== Task objective ==
Nothing in the listing should be altered when it is copied, and no picture goes into the copy.

Top of Records for the exercise

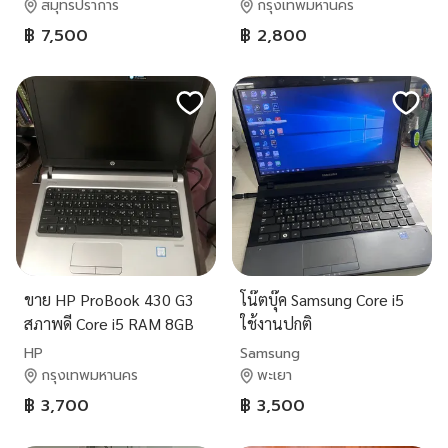
สมุทรปราการ
กรุงเทพมหานคร
฿ 7,500
฿ 2,800
ขาย HP ProBook 430 G3
โน๊ตบุ๊ค Samsung Core i5
สภาพดี Core i5 RAM 8GB
ใช้งานปกติ
SSD แบตอึด 91% Win 10
HP
Samsung
กรุงเทพมหานคร
พะเยา
฿ 3,700
฿ 3,500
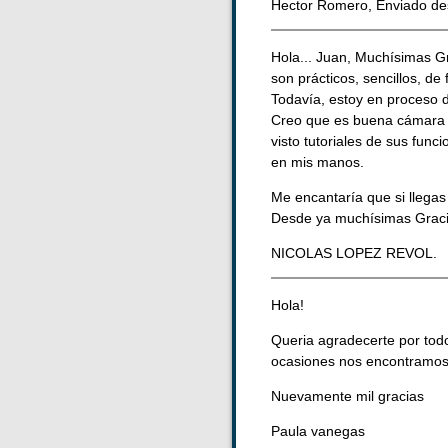
Hector Romero, Enviado de
Hola... Juan, Muchísimas Gr
son prácticos, sencillos, d
Todavía, estoy en proceso d
Creo que es buena cámara pa
visto tutoriales de sus fun
en mis manos.
Me encantaría que si llegas
Desde ya muchísimas Grac
NICOLAS LOPEZ REVOL.
Hola!
Queria agradecerte por todo
ocasiones nos encontramos u
Nuevamente mil gracias
Paula vanegas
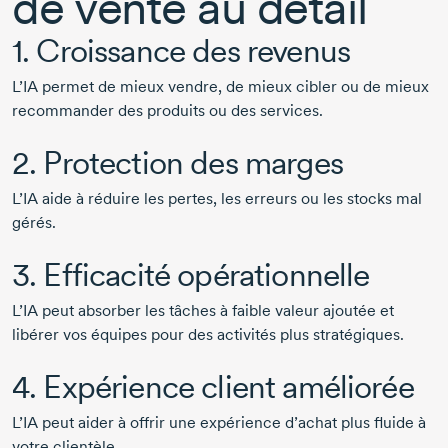
de vente au détail
1. Croissance des revenus
L’IA permet de mieux vendre, de mieux cibler ou de mieux
recommander des produits ou des services.
2. Protection des marges
L’IA aide à réduire les pertes, les erreurs ou les stocks mal
gérés.
3. Efficacité opérationnelle
L’IA peut absorber les tâches à faible valeur ajoutée et
libérer vos équipes pour des activités plus stratégiques.
4. Expérience client améliorée
L’IA peut aider à offrir une expérience d’achat plus fluide à
votre clientèle.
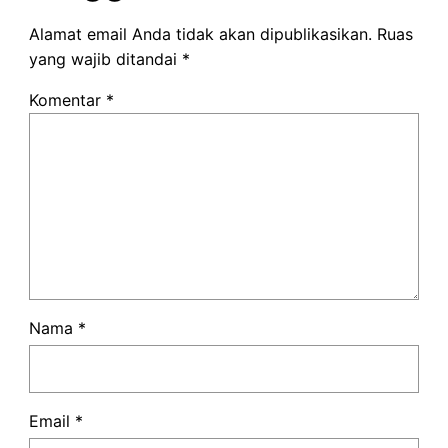
Alamat email Anda tidak akan dipublikasikan.
Ruas
yang wajib ditandai
*
Komentar
*
Nama
*
Email
*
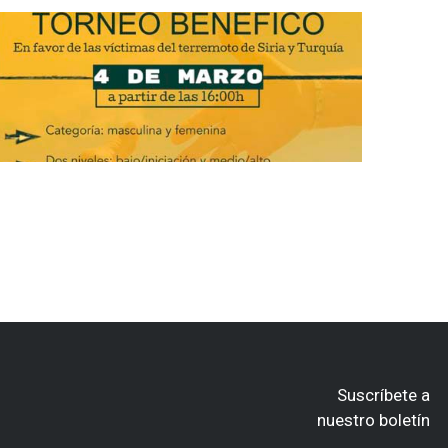
Suscríbete a
nuestro boletín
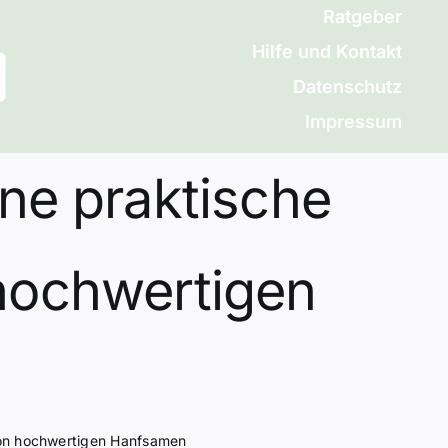
Ratgeber
Hilfe und Kontakt
Datenschutz
Impressum
ne praktische
 hochwertigen
von hochwertigen Hanfsamen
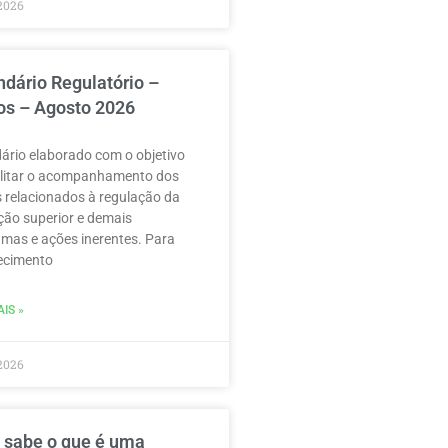
2026
ndário Regulatório –
os – Agosto 2026
ário elaborado com o objetivo
ilitar o acompanhamento dos
 relacionados à regulação da
ão superior e demais
mas e ações inerentes. Para
ecimento
IS »
2026
 sabe o que é uma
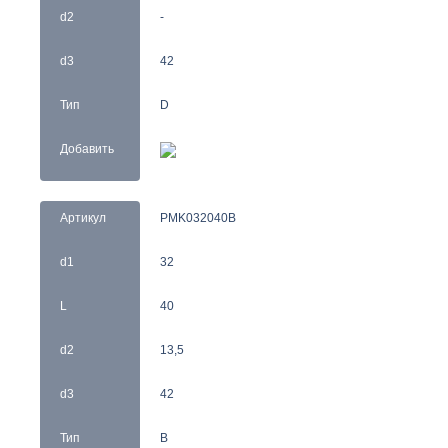
d2
-
d3
42
Тип
D
Добавить
Артикул
PMK032040B
d1
32
L
40
d2
13,5
d3
42
Тип
B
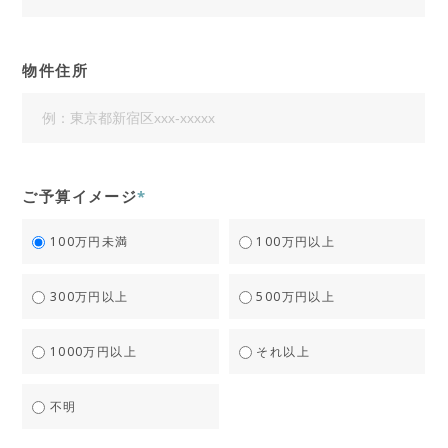
物件住所
ご予算イメージ
*
100万円未満
100万円以上
300万円以上
500万円以上
1000万円以上
それ以上
不明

Bottom of Records for the exercise

== Answer for the task ==
สมุทรปราการ
กรุงเทพมหานคร
฿ 7,500
฿ 2,800
ขาย HP ProBook 430 G3
โน๊ตบุ๊ค Samsung Core i5
สภาพดี Core i5 RAM 8GB
ใช้งานปกติ
SSD แบตอึด 91% Win 10
HP
Samsung
กรุงเทพมหานคร
พะเยา
฿ 3,700
฿ 3,500
Hector Romero, Enviado de
Hola... Juan, Muchísimas Gr
son prácticos, sencillos, d
Todavía, estoy en proceso d
Creo que es buena cámara pa
visto tutoriales de sus fun
en mis manos.
Me encantaría que si llegas
Desde ya muchísimas Grac
NICOLAS LOPEZ REVOL.
Hola!
Queria agradecerte por todo
ocasiones nos encontramos u
Nuevamente mil gracias
Paula vanegas
de vente au détail
1. Croissance des revenus
L’IA permet de mieux vendre, de mieux cibler ou de mieux
recommander des produits ou des services.
2. Protection des marges
L’IA aide à réduire les pertes, les erreurs ou les stocks mal
gérés.
3. Efficacité opérationnelle
L’IA peut absorber les tâches à faible valeur ajoutée et
libérer vos équipes pour des activités plus stratégiques.
4. Expérience client améliorée
L’IA peut aider à offrir une expérience d’achat plus fluide à
votre clientèle.
Alamat email Anda tidak akan dipublikasikan.
Ruas
yang wajib ditandai
*
Komentar
*
Nama
*
Email
*
Suscríbete a
nuestro boletín
Ratgeber
Hilfe und Kontakt
Datenschutz
Impressum
ne praktische
 hochwertigen
von hochwertigen Hanfsamen
2026
ndário Regulatório –
os – Agosto 2026
ário elaborado com o objetivo
ilitar o acompanhamento dos
 relacionados à regulação da
ão superior e demais
mas e ações inerentes. Para
ecimento
IS »
2026
 sabe o que é uma
d2
-
d3
42
Тип
D
Добавить
Артикул
PMK032040B
d1
32
L
40
d2
13,5
d3
42
Тип
B
物件住所
ご予算イメージ
*
100万円未満
100万円以上
300万円以上
500万円以上
1000万円以上
それ以上
不明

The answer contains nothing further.